In the first three years of the Papunya movement, Johnny Warangkula produced a series of paintings of the desert landscape covered in native food plants and nourished by rain and rivers of freshwater. Bardon states that in mid-1972, at the time this work was created, a major topic of discussion amongst the artists in the Painting Room at Papunya was the idea of painting 'my country', that for most of the artists was quite distant from the township (Bardon and Bardon, 2004:429). Warangkula painted three major Water Dreamings sites – Kalipinypa, Tjikari and Ilpilli – over which he had authority. As in this work, the series is characterised by fields of intricate brushwork where every section of the composition is meticulously detailed in layers of dotted and stippled paint. Among the artist's finest works, these paintings capture the essence of the physical richness and variety of vegetation and topographical features in the landscape at a dramatic time in the seasonal cycle, by one who knows the land intimately. Moreover, through the visually mesmerising application of layers of colour, the artist conveys the notion of the ancestral forces vivifying the landscape.

The composition is an elaboration on the conventional desert iconograph for Rain or Water Dreamings: two sets of concentric circles, representing fresh waterholes, joined by a series of meandering lines to represent flowing water. The footprints of the Water Ancestor appear in the lower left quadrant while the black area in the lower right represents a claypan.

A photograph of the Painting Room at Papunya taken in 1972 by an as yet unidentified newspaper photographer from the Herald and Weekly Times, shows the painting in progress. At this stage, Warangkula had depicted a figure beside a set of weapons (a spear, spearthower and boomerang) in the black section in the lower right which now shows the claypan. The artist's decision to overpaint these figurative elements may indicate his concern that the image was too explicit for the public domain – an issue that the Papunya artists had become acutely aware of in the early days of the movement, and which resulted in some artists using fields of dots to 'mask' sacred or secret elements in their paintings.
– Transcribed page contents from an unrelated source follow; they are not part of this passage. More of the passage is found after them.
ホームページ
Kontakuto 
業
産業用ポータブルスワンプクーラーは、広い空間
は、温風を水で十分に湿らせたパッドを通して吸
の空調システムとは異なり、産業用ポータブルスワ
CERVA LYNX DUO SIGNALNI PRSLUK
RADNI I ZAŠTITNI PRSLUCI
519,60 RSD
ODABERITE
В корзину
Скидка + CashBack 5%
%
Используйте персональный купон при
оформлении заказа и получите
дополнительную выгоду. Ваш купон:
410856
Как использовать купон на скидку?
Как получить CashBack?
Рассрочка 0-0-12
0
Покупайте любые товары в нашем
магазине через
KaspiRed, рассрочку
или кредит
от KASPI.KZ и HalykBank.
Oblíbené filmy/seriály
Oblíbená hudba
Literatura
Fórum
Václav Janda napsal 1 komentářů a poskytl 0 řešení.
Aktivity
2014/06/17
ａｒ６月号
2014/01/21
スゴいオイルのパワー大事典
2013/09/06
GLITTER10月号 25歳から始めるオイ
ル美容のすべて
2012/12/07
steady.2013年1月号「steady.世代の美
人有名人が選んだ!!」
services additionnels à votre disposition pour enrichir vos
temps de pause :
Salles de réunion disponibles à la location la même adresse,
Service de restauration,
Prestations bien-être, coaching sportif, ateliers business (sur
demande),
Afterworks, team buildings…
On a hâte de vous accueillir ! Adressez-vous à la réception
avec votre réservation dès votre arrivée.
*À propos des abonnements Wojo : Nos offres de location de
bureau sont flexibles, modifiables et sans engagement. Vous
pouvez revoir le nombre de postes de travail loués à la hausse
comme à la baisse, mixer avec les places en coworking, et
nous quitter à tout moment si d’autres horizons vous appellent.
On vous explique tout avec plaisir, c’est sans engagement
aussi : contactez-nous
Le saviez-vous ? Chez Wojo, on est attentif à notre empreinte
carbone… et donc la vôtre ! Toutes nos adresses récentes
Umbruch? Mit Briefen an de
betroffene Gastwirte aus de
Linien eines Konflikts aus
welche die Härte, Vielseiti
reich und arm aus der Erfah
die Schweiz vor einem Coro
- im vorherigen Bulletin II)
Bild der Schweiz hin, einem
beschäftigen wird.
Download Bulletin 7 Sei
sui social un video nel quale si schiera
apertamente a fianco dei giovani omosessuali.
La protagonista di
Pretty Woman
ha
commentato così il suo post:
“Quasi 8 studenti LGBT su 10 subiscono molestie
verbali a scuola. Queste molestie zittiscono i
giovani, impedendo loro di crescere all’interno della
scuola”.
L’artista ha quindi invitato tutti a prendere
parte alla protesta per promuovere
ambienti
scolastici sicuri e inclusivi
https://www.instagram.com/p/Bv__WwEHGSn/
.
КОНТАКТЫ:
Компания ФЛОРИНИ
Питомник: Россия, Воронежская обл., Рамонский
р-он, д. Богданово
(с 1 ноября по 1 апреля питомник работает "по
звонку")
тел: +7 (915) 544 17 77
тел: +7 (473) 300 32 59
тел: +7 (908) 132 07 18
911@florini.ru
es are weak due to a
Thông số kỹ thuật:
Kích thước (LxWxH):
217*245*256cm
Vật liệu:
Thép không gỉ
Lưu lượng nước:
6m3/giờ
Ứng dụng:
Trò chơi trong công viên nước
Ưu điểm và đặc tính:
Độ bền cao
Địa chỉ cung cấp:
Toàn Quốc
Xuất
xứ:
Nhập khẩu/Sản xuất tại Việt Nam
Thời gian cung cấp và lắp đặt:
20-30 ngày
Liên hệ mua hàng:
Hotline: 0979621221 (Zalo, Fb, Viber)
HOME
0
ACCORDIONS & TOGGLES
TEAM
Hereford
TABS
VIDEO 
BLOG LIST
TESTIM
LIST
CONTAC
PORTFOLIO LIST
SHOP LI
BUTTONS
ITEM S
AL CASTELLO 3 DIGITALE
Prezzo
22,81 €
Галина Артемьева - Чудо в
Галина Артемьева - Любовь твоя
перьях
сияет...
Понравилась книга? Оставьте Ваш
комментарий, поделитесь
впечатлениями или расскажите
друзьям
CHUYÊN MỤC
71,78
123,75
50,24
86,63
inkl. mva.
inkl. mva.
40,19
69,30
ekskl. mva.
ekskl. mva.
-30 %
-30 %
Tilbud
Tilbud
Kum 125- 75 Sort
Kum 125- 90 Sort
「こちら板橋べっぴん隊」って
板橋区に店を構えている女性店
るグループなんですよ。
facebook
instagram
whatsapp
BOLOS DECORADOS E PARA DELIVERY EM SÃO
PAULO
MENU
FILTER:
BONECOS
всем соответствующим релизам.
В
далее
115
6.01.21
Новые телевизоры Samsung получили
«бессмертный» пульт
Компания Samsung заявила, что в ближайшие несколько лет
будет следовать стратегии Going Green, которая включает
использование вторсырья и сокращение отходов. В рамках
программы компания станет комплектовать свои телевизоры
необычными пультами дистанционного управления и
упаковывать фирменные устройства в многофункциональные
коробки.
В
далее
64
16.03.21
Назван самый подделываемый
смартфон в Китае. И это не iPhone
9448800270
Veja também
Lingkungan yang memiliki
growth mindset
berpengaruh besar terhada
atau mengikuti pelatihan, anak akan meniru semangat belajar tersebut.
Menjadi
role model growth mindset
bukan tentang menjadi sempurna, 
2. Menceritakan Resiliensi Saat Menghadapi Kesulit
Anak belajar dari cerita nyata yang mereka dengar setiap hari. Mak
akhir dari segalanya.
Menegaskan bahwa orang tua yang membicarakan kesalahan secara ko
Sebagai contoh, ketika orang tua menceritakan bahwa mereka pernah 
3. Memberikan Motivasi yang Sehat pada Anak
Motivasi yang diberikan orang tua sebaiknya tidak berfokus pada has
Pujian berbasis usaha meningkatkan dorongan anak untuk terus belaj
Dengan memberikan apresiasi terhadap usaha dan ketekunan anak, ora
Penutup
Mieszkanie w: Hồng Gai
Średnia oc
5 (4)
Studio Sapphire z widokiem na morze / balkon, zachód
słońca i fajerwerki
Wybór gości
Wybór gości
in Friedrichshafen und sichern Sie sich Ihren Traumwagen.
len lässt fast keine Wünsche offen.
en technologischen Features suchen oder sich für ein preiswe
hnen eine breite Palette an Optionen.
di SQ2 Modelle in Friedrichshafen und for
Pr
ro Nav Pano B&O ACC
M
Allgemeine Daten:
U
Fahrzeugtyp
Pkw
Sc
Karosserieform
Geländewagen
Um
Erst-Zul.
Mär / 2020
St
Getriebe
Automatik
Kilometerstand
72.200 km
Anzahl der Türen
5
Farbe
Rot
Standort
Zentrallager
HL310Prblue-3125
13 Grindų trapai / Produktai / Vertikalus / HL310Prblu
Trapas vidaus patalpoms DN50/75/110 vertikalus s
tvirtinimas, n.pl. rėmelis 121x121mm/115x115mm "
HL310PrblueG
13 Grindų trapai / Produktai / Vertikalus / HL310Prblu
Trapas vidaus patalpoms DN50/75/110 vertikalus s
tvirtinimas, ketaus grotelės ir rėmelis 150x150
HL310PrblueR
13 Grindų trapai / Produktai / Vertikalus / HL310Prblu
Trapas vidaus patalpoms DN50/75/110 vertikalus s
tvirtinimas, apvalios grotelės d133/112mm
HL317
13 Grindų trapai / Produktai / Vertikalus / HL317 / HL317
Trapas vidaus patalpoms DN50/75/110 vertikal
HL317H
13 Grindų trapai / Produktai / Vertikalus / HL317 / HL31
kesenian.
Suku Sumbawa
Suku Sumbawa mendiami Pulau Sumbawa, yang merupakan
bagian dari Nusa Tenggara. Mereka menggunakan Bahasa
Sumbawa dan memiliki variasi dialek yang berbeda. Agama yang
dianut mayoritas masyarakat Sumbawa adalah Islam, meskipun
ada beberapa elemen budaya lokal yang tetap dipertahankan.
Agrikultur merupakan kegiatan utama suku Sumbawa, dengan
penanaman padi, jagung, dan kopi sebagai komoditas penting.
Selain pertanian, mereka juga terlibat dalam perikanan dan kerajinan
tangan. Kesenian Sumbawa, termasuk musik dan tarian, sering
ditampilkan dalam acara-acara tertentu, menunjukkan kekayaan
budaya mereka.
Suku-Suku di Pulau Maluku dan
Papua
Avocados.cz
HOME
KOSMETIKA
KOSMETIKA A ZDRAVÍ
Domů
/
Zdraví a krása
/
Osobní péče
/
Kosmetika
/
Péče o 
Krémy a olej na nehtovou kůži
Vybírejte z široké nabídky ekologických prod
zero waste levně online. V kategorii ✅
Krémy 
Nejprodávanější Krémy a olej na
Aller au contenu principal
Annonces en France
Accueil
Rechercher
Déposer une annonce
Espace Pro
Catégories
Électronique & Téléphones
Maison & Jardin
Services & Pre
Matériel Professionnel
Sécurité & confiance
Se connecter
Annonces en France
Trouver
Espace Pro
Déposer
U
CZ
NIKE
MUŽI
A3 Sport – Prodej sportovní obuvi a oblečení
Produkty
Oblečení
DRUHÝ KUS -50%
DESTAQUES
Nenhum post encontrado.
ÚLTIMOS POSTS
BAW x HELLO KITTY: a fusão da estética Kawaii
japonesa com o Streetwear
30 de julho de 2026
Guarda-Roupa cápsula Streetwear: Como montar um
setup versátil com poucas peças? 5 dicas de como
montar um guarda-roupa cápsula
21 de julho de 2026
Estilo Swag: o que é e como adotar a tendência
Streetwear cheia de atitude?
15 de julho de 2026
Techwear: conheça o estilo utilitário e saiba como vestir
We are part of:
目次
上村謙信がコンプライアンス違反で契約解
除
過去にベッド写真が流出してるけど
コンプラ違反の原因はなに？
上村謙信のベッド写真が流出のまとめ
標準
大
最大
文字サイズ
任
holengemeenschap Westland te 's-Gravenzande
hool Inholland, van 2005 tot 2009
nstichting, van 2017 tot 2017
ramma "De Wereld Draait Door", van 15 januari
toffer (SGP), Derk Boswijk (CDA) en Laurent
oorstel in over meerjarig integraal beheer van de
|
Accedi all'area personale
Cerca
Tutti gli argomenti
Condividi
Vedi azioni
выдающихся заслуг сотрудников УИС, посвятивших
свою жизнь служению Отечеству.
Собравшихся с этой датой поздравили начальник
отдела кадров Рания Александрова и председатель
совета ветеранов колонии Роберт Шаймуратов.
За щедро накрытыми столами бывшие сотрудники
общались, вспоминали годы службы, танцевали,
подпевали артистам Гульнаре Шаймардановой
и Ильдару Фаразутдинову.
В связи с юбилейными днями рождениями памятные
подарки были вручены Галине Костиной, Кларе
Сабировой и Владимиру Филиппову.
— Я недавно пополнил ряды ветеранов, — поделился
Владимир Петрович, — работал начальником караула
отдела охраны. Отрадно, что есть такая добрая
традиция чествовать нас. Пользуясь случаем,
This painting is sold with an accompanying label from the Stuart Art Centre, together with an annotated diagram describing the story depicted. The description on the label reads: 'Water dreamings that have come true and a movement of all the root growth under the ground after the rain'. According to the diagram, 'the roundels represent waterholes, the curvilinear lines connecting each waterhole are running water. The irregular shaped area in the top right hand corner represents a claypan, and the footprints to the bottom right of the painting represent the tracks of the Waterman.'

This painting has been requested for inclusion in the forthcoming exhibition, Origins, which is being mounted by the National Gallery of Victoria to celebrate the gallery's 150th anniversary. This exhibition is being curated by Judith Ryan of the National Gallery of Victoria and Dr Philip Batty of Museum Victoria in conjunction with Papunya Tula Artists and will bring together the largest and finest collection of early Papunya paintings executed in the 1971-1972 period. It is intended that the exhibition will tour to one or more major international institutions after its Melbourne showing.